Important Legal Disclaimer

Because of "at-will" laws, most firings that feel unfair are actually perfectly legal. Proving a termination was legally "wrongful" is an uphill battle requiring substantial evidence. Speak connected with an employment attorney immediately to review your evidence.

How this estimate works

This tool estimates wage-loss damages after termination by combining lost pay, benefits, mitigation income, and case-duration assumptions. It does not decide whether the firing was legally wrongful.

Inputs this page weighs

  • Prior pay and benefits.
  • Time out of work or expected future loss.
  • Replacement income and mitigation efforts.
  • Potential claim theory, such as retaliation or contract rights.

How to verify the result

Review the legal basis for the claim, written employer reasons, deadlines, and mitigation records before relying on the damages number.

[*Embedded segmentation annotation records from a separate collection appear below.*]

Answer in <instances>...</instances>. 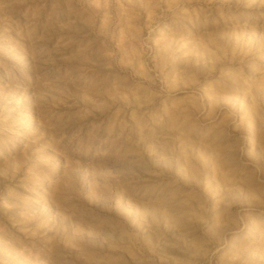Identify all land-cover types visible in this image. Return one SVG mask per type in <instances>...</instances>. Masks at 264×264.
<instances>
[{
    "label": "rangeland",
    "instance_id": "1",
    "mask_svg": "<svg viewBox=\"0 0 264 264\" xmlns=\"http://www.w3.org/2000/svg\"><path fill=\"white\" fill-rule=\"evenodd\" d=\"M0 264H264V0H0Z\"/></svg>",
    "mask_w": 264,
    "mask_h": 264
}]
</instances>
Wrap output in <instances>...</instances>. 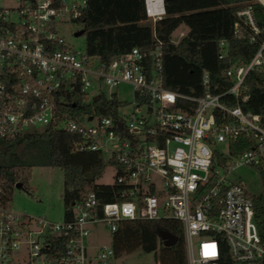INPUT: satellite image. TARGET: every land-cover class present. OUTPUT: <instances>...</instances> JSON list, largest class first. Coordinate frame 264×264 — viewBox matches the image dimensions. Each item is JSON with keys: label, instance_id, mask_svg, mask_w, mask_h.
I'll list each match as a JSON object with an SVG mask.
<instances>
[{"label": "built area", "instance_id": "1", "mask_svg": "<svg viewBox=\"0 0 264 264\" xmlns=\"http://www.w3.org/2000/svg\"><path fill=\"white\" fill-rule=\"evenodd\" d=\"M86 1L0 0V138L63 130L72 150L96 152L114 169L112 183L124 199L100 203L86 191L71 203V217L57 222L0 202V264H110V244L88 252L85 240L91 224L112 232L121 220L178 222L186 264H218L223 244L231 264H264L254 195L226 176L242 165L264 168V118L242 108L246 75L264 85V25L256 24L250 5L237 8L232 34L256 43L255 50L246 62L203 69L200 94L186 95L163 87L154 35L148 48L107 61L70 45L62 29L77 24ZM254 1L264 8V0ZM143 9L150 23L163 16L162 0H143ZM185 33L177 30L168 40L176 43ZM214 55L227 58L225 39L215 40ZM120 84L130 87V101L117 97ZM75 95L79 105L98 97L112 105L73 116ZM238 139L246 146L231 154ZM56 237L63 245L55 255Z\"/></svg>", "mask_w": 264, "mask_h": 264}, {"label": "trees", "instance_id": "2", "mask_svg": "<svg viewBox=\"0 0 264 264\" xmlns=\"http://www.w3.org/2000/svg\"><path fill=\"white\" fill-rule=\"evenodd\" d=\"M162 5L163 16L149 23L145 21L143 0H87L76 20L86 53L107 61L132 47L148 48L154 35L161 42L163 87L179 94L198 95L203 69L213 73L234 60L246 62L256 48V43L233 36L235 10L250 5L256 24L264 25V8L254 0H162ZM179 26L186 28L184 37L176 43L169 42L170 34ZM219 38L228 45L227 58L221 61L214 55V42ZM244 83L249 97L242 108L264 118V85L254 73H248ZM80 98L75 95L74 106L69 105L73 116L82 111L106 112L112 105L102 97L93 99L89 105H79ZM71 141L70 134L50 127L11 139L0 138V202L10 199L14 183L27 188L32 166L58 167L62 171L63 219L71 217V203L86 191L94 192L100 203L123 200L119 196L121 186L95 182L105 165L102 157L96 152L72 150ZM241 142L244 140L238 139L230 146L231 154L246 146ZM258 173L262 191L252 197L253 218L264 243V168ZM160 230L173 235L175 242L162 245ZM52 244L56 255L63 241L56 237ZM110 246L113 258L139 248L153 254L152 264H186L180 224L172 220H121L110 232ZM218 264H231L224 244L220 246Z\"/></svg>", "mask_w": 264, "mask_h": 264}, {"label": "rangeland", "instance_id": "3", "mask_svg": "<svg viewBox=\"0 0 264 264\" xmlns=\"http://www.w3.org/2000/svg\"><path fill=\"white\" fill-rule=\"evenodd\" d=\"M149 22V21H146ZM150 23V22H149ZM80 28L77 24H70L63 28L64 38L74 48L83 50V35L73 36V31ZM184 30L179 26L171 33L173 36L177 30ZM117 97L121 100H131V89L126 84H120L117 88ZM229 181L239 182L251 195H259L262 191L261 178L256 168L242 165L230 171L227 175ZM114 169L105 164L99 175L95 178L98 184H110L113 182ZM62 171L58 167L32 166L30 169L27 188L22 189L19 183L12 185L11 197L8 200L9 206L15 210L24 212L31 216H44L46 219L57 222L63 218L62 206ZM109 245L110 231L102 222L89 226V235L85 240L88 252L93 251L94 245ZM153 254L145 253L139 248L131 252L123 253L113 258L110 264H152Z\"/></svg>", "mask_w": 264, "mask_h": 264}, {"label": "water", "instance_id": "4", "mask_svg": "<svg viewBox=\"0 0 264 264\" xmlns=\"http://www.w3.org/2000/svg\"><path fill=\"white\" fill-rule=\"evenodd\" d=\"M81 34H82V30L79 29L73 33V36H79ZM158 234L161 239L162 245L164 246L172 245L175 242V237L170 233H168L167 231L160 230Z\"/></svg>", "mask_w": 264, "mask_h": 264}, {"label": "crops", "instance_id": "5", "mask_svg": "<svg viewBox=\"0 0 264 264\" xmlns=\"http://www.w3.org/2000/svg\"><path fill=\"white\" fill-rule=\"evenodd\" d=\"M96 246H98V245H94V246H93V250H94V248H95Z\"/></svg>", "mask_w": 264, "mask_h": 264}, {"label": "bare ground", "instance_id": "6", "mask_svg": "<svg viewBox=\"0 0 264 264\" xmlns=\"http://www.w3.org/2000/svg\"><path fill=\"white\" fill-rule=\"evenodd\" d=\"M262 2H263V0H261ZM159 9H160V7H159Z\"/></svg>", "mask_w": 264, "mask_h": 264}]
</instances>
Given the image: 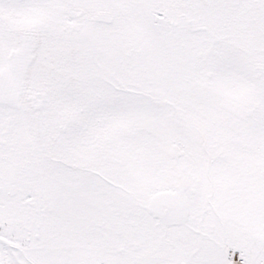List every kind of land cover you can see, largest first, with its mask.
<instances>
[{
  "label": "snow or ice",
  "instance_id": "1",
  "mask_svg": "<svg viewBox=\"0 0 264 264\" xmlns=\"http://www.w3.org/2000/svg\"><path fill=\"white\" fill-rule=\"evenodd\" d=\"M0 264H264V0H0Z\"/></svg>",
  "mask_w": 264,
  "mask_h": 264
}]
</instances>
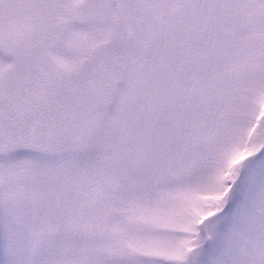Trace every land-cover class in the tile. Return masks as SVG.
I'll return each instance as SVG.
<instances>
[{"label": "snow or ice", "instance_id": "obj_1", "mask_svg": "<svg viewBox=\"0 0 264 264\" xmlns=\"http://www.w3.org/2000/svg\"><path fill=\"white\" fill-rule=\"evenodd\" d=\"M0 264H264V0H0Z\"/></svg>", "mask_w": 264, "mask_h": 264}]
</instances>
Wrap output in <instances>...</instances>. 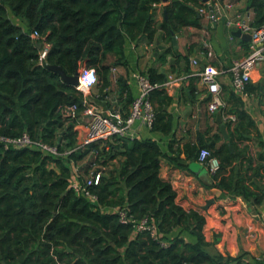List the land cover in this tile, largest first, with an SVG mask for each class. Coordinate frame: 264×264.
<instances>
[{
    "label": "trees",
    "instance_id": "1",
    "mask_svg": "<svg viewBox=\"0 0 264 264\" xmlns=\"http://www.w3.org/2000/svg\"><path fill=\"white\" fill-rule=\"evenodd\" d=\"M158 1L0 0V135L16 137L25 131L60 150L74 147L76 122L62 118L57 108L77 103L82 109L81 94L46 64L58 65L68 75L82 67L95 69L94 86L107 94L114 62L126 65L128 40L152 41L160 29L168 44L167 55L173 53L174 33L183 27H202L197 12L204 7L200 0H169L157 28L152 5ZM248 2L250 24L262 25L264 0ZM10 13L25 23L26 32L10 19ZM34 31L42 39L32 38ZM41 40L49 44L42 63ZM109 57L113 63L106 62ZM144 75L151 83H160L166 76L154 67ZM189 79L182 94L186 100H190L187 94L194 98L196 91L193 80L197 76ZM222 92L221 115L235 118L223 121L227 140L216 132L204 142L200 133V146H186L184 153L194 159L201 148L209 149L220 162L211 186L230 198L239 195L253 205H264V144L258 141L259 132L242 98L227 87ZM117 95L120 110L126 114L132 96L125 87ZM148 98L154 110L150 129L170 133L173 118L165 107L172 97L155 88ZM250 135L260 147L255 156L238 144ZM108 145V150H99L98 143H91L65 157H51L30 148H4L0 143V264H264L243 254L210 251L203 233L204 216L176 203L171 184L158 175L160 158L166 154L157 141L114 137ZM95 149L99 150L96 159L88 155ZM87 155L80 173L90 175L93 162L103 167L97 184L89 186L98 204L70 188L72 164L78 166ZM114 159L116 166L108 168ZM100 207L124 208L126 216L135 220L152 219L156 236L146 230L133 233L132 223H122L118 213Z\"/></svg>",
    "mask_w": 264,
    "mask_h": 264
},
{
    "label": "crops",
    "instance_id": "2",
    "mask_svg": "<svg viewBox=\"0 0 264 264\" xmlns=\"http://www.w3.org/2000/svg\"><path fill=\"white\" fill-rule=\"evenodd\" d=\"M169 2L159 0L152 5L153 23L157 28L163 20V8ZM200 2L207 10V15L201 17L202 27H183L174 33L176 47L171 42L173 53L164 55L168 44L163 41V31L160 29L156 31L152 41L145 38L128 40L125 44V66L114 62L112 57L106 59L107 63L114 62L109 73L111 85L108 93L105 94V90L99 94L95 86L92 87L91 93L97 90V94L92 93L97 95L96 105L103 113L111 114L113 109L110 101L118 96L121 89L125 87L132 99L140 94V88L134 80L135 74L144 75L148 68L154 67L166 76L169 74L186 76V80L179 85L171 87L168 91L164 90L172 97L171 103L165 107L173 118L170 133L154 132L147 124L135 120L132 125L134 137L151 138L159 143L166 156L160 158L158 175L171 184L176 193V203L185 210L192 209L204 216L203 233L205 240L210 243V251L230 256L243 254L249 260H264V205H253L239 195L230 198L221 190L226 195L222 198L219 195L220 191L211 186L212 173L207 167L197 158H187L184 153L186 146L193 144L197 148L200 146V133L203 141L208 142L214 133L219 132L215 114L208 111L209 95L199 81V72L205 65L216 66L221 70L217 76L221 91L222 87L230 88L227 68L232 61L246 55L248 41L232 35V31L237 28L227 25V21L237 14L249 24L252 21L248 0H200ZM210 15L214 16L213 20L210 19ZM9 17L23 31H27L25 23L11 13ZM190 46L193 47L192 51H188ZM209 50L212 52L211 56L207 54ZM191 58L196 60L195 65L190 64ZM192 76H197V80H193L196 88L195 97L191 98L186 93L190 99L186 100L182 94L190 83L189 77ZM242 100L244 110L251 116L259 132L258 141L264 144V61L254 68L247 95ZM74 127L77 129L78 142L83 128L78 124ZM208 127L210 129L207 131ZM238 144L247 146L248 154L251 156H255L260 150L257 140L252 135L248 140L238 141ZM88 155L82 161H78V167L88 159ZM116 164L117 159H114L110 165L115 167ZM81 175L86 176L83 173Z\"/></svg>",
    "mask_w": 264,
    "mask_h": 264
},
{
    "label": "built area",
    "instance_id": "3",
    "mask_svg": "<svg viewBox=\"0 0 264 264\" xmlns=\"http://www.w3.org/2000/svg\"><path fill=\"white\" fill-rule=\"evenodd\" d=\"M197 12L201 16L207 15V10L204 7L197 8ZM209 17L211 20L214 19L213 15H210ZM227 25L234 26L237 29H240L241 32L250 34L248 52L246 55L232 61L231 65L227 68L230 89L243 99V97L247 95V86L251 80L254 68L256 65L264 61V23L260 26H253L237 14L233 19L227 21ZM31 37L36 40L42 39V37L35 31L31 34ZM40 45L39 61L42 63L46 57L49 44L42 41ZM207 54L208 56H211L212 52L209 50ZM190 64L195 65L196 60L191 58ZM89 69L92 68L82 67L79 70L77 79L78 82L77 85H75L76 90H78L81 94V103L83 108L79 109L77 103L61 104L57 108V112L62 118L75 121L76 124L82 126L83 128L81 138L74 147L60 150L58 145L49 144L38 137L33 138L25 131L16 137H6L0 135V143L3 144V147L30 148L43 155L51 157H65L77 150L86 149L91 143H98L99 150H101V148L108 150V143L111 142L114 137L129 139L135 138L132 130V125L135 120H140L148 126L151 125L154 118L153 106L148 98V94L151 90L160 88L168 91L171 87L177 86L186 80V76L169 74L165 76L162 82L151 83L146 75L135 74L134 80L136 85L140 88V94L133 98L128 107L127 113L123 114L121 112L120 104L117 100V96H115V98L110 101L111 108L113 109L112 113L105 114L95 103L97 95H93L90 91L91 89L89 91L83 90L81 77ZM220 72L221 70L216 66L208 64L204 66L198 76L200 83L210 96L208 102V111L210 113H215L218 110L220 111V108L225 104L221 97L222 91L220 84L217 81V76ZM113 81L115 82L116 78H114ZM92 87H94V85ZM222 117L225 121L227 119L234 121L235 119L233 115H222ZM99 150H92L89 152V155L96 159L98 157ZM197 159L200 163L204 164L212 174L219 168L220 162L218 158L213 156L207 148H201L199 150ZM92 168H99V171H93L92 169L90 175L82 177L85 179V181L82 182L80 181L79 175H81V173L79 171V167L72 164L70 188H72L77 195L84 197L89 202L98 204L97 197L95 194L90 192L89 186L97 184L101 174L100 169H103V167H99V165L93 162ZM100 208L103 211L118 213L119 220L122 223H132L133 233L146 230L150 232L152 236H156L157 229L152 219H148L147 217H143L138 220L131 217L128 218L124 208Z\"/></svg>",
    "mask_w": 264,
    "mask_h": 264
},
{
    "label": "water",
    "instance_id": "4",
    "mask_svg": "<svg viewBox=\"0 0 264 264\" xmlns=\"http://www.w3.org/2000/svg\"><path fill=\"white\" fill-rule=\"evenodd\" d=\"M164 16H165V11H164ZM232 35H234L236 37H240V38L245 39L247 41H249V39H250V34L241 32L240 29L232 31ZM172 44L176 47V38L174 36L172 37ZM39 47H40V44H38V48ZM46 68H48L49 70H51L53 72H56L60 76L61 80L64 83L70 84L73 86L77 85V82H78L77 79H78V74H79L78 69L75 70L74 74L68 75L65 73V71L60 66L55 65V64H46ZM215 122L219 125V132L222 135V137L224 139H227L228 133L226 130V125L222 120V115H221V112L219 110L215 112ZM218 190L220 191L219 195L222 198H225L226 195L223 192H221V189H218ZM56 206L57 205H55V209H56Z\"/></svg>",
    "mask_w": 264,
    "mask_h": 264
},
{
    "label": "clouds",
    "instance_id": "5",
    "mask_svg": "<svg viewBox=\"0 0 264 264\" xmlns=\"http://www.w3.org/2000/svg\"><path fill=\"white\" fill-rule=\"evenodd\" d=\"M40 47H39V50H40ZM78 73H79V69H78ZM97 80H98V77L96 76L95 69H89L88 71H86L84 75L81 77V83L83 85V90L89 91L91 87L97 83Z\"/></svg>",
    "mask_w": 264,
    "mask_h": 264
},
{
    "label": "rangeland",
    "instance_id": "6",
    "mask_svg": "<svg viewBox=\"0 0 264 264\" xmlns=\"http://www.w3.org/2000/svg\"><path fill=\"white\" fill-rule=\"evenodd\" d=\"M91 90H92V88H91ZM91 90H90V91H91ZM92 93H93V94H95V93L97 94V90H96V91H92ZM98 93H99V92H98ZM99 94H100V93H99ZM80 120H81V118H80ZM75 126H76V125H75ZM108 168L111 169V168H112V165L108 166Z\"/></svg>",
    "mask_w": 264,
    "mask_h": 264
}]
</instances>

How to use this Wrongful Termination Calculator well

Best used when

  • Estimating wage-loss exposure after a potentially unlawful termination.
  • Comparing mitigation-income and time-out-of-work scenarios before a consultation.
  • Organizing severance, benefits, and termination records into a first draft case value.

Be careful if

  • Most unfair firings are not automatically unlawful under at-will employment rules.
  • Mitigation efforts and replacement income can reduce the damages model.
  • The legal basis for the claim often matters more than the size of lost wages.

Questions to answer next

  • What protected class, contract right, retaliation issue, or public-policy theory applies?
  • What documents show why the employer says the termination happened?
  • How long were you out of work and what replacement income have you received?

Before you use an employment calculator

What to gather first

  • Pay stubs, offer letters, time records, commission statements, and benefit summaries.
  • Termination notices, performance reviews, written complaints, and HR responses when relevant.
  • A clean timeline showing when hours were worked, when you were terminated, or when the dispute began.

Why results may change

  • Exemptions, mitigation income, and employer policies can materially change the result.
  • State waiting-time penalties, caps, and agency procedures vary more than many people expect.
  • The strongest claims usually depend on documentation, not just the math in the calculator.

Best next step

  • Cross-check every number against wage records before relying on the estimate.
  • Write down dates, witnesses, and communications while they are still easy to remember.
  • Consider a consultation with employment counsel or the relevant labor agency if deadlines are short.

Frequently Asked Questions

In 49 states (all except Montana), employment is "at-will." This means your employer can fire you at any time, for any reason—or no reason at all—as long as the reason isn't strictly illegal (like discrimination or retaliation).

A termination is legally wrongful if it violates a specific law or contract. Common examples include: firing based on race/gender/age, firing in retaliation for whistleblowing or reporting harassment, firing for taking FMLA medical leave, or firing in breach of a written employment contract.

The law requires you to actively look for a new job after being illegally fired. You cannot sit at home and rack up "lost wages" against your former employer. If you find a new job, your damages are offset by your new salary (mitigation).